Bookkeeper accused of stealing $500,000 from employer

HANCOCK COUNTY, Ind. – A business owner trusted his bookkeeper to keep things in order.

But when he stumbled across the devastating truth—that she’d stolen more than $550,000 from him over the years—he couldn’t believe it.

He told investigators that “never in a million years” would he have suspected Jennifer Horton would “do something like this.”

Horton is formally charged with theft and fraud in Hancock County. She’s accused of stealing $555,968 from 2014 to 2022. The money came through salary overpayments ranging from $25,000 in 2014 to $110,573 in 2021.

The business owner contacted the Hancock County Sheriff’s Office in December 2022 after realizing Horton had stolen thousands of dollars from his business. She’d used a company credit card to make unauthorized purchases and also put her husband—who owned a lawncare business and was paid from a separate business account—on the payroll with an annual salary in excess of $50,000.

The business owner, who told police he didn’t think Horton was capable of such deception, became suspicious when he asked Horton for the passcode for the company’s American Express account. She was “very hesitant” with the information and didn’t turn it over.

While she was on vacation, the business owner contacted American Express and learned the company’s balance was over $65,000. Horton had used the company card to pay for cable at the office as well as her own house, according to records from Comcast.

The business owner also discovered that an ex-employee’s credit card was still in use. The man had left the company a while ago and turned everything in, including his American Express card. It appeared Horton never deactivated it and continued to use it, according to court documents. There were several gas station purchases made with the card.

The business owner asked Horton for payroll information. Instead of providing it, she canceled the account and “deleted the app from computers,” he said. Horton also “emptied files/records that were kept in the office as well as deleted a file on [the owner’s] laptop that contained employee’s start dates and other records,” according to court documents.

The revelations were “devastating,” the owner told investigators. He considered Horton a friend and said she “sat next to me this whole time and I had no idea.”

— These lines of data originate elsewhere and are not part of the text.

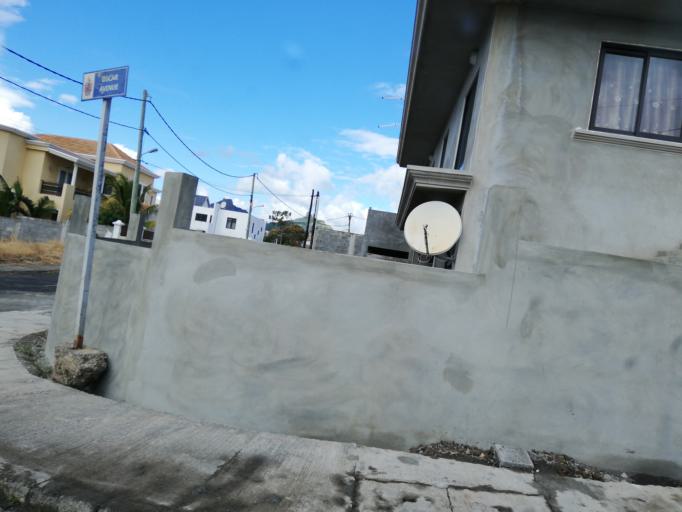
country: MU
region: Black River
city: Petite Riviere
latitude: -20.2029
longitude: 57.4623
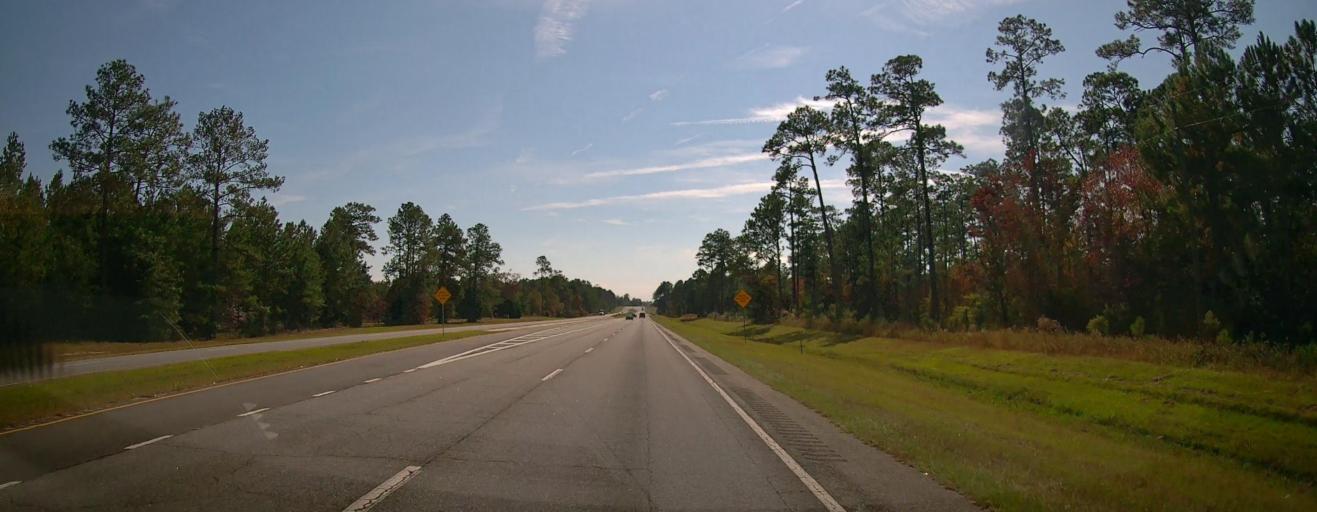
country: US
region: Georgia
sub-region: Lee County
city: Leesburg
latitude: 31.6724
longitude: -83.9960
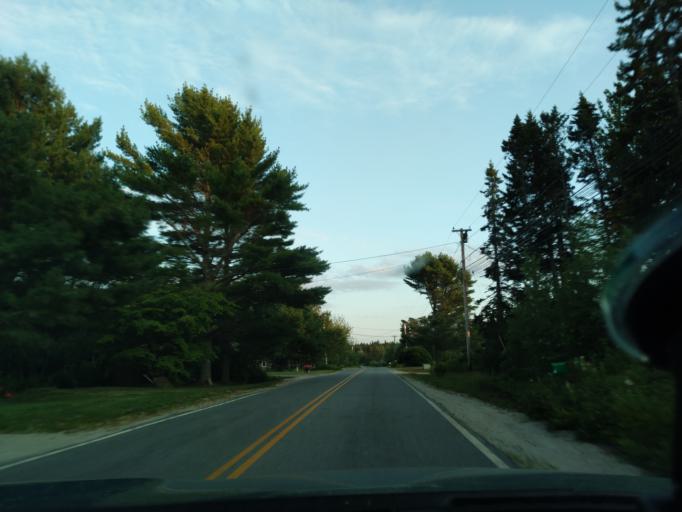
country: US
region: Maine
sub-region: Hancock County
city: Gouldsboro
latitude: 44.3756
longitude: -68.0354
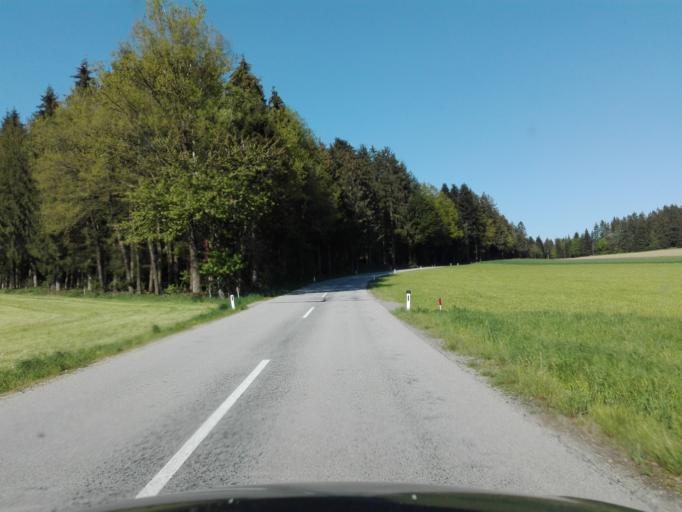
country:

Payroll records Horton provided to her employer showed she made a modest salary of $525 per week, which amounted to $27,300 a year. She eventually received a raise to $600 per week ($31,200 annually) in 2021 and another to $743 per week ($38,636 annually) in 2022.

But her W-2 forms told a much different story. In 2014, for example, she reported $52,300 in income from her employer—an overpayment of $25,000. Those overpayments continued in large amounts through 2022, according to tax records. The owner also discovered Horton’s husband had been added to the payroll in 2021 and 2022 as a full-time employee.

The business paid Horton’s husband about $1,200 a year out of a separate account to mow the lawn. He was never hired as a full-time member of the staff, the business owner told investigators.

Horton and her husband eventually sold their home in Hancock County and moved to Kentucky. The Hancock County Prosecutor’s Office filed the case on March 15, although Horton didn’t make her initial appearance until March 27, according to court records.

She’s next due in court for an pretrial conference on April 25, with a jury trial tentatively scheduled for July.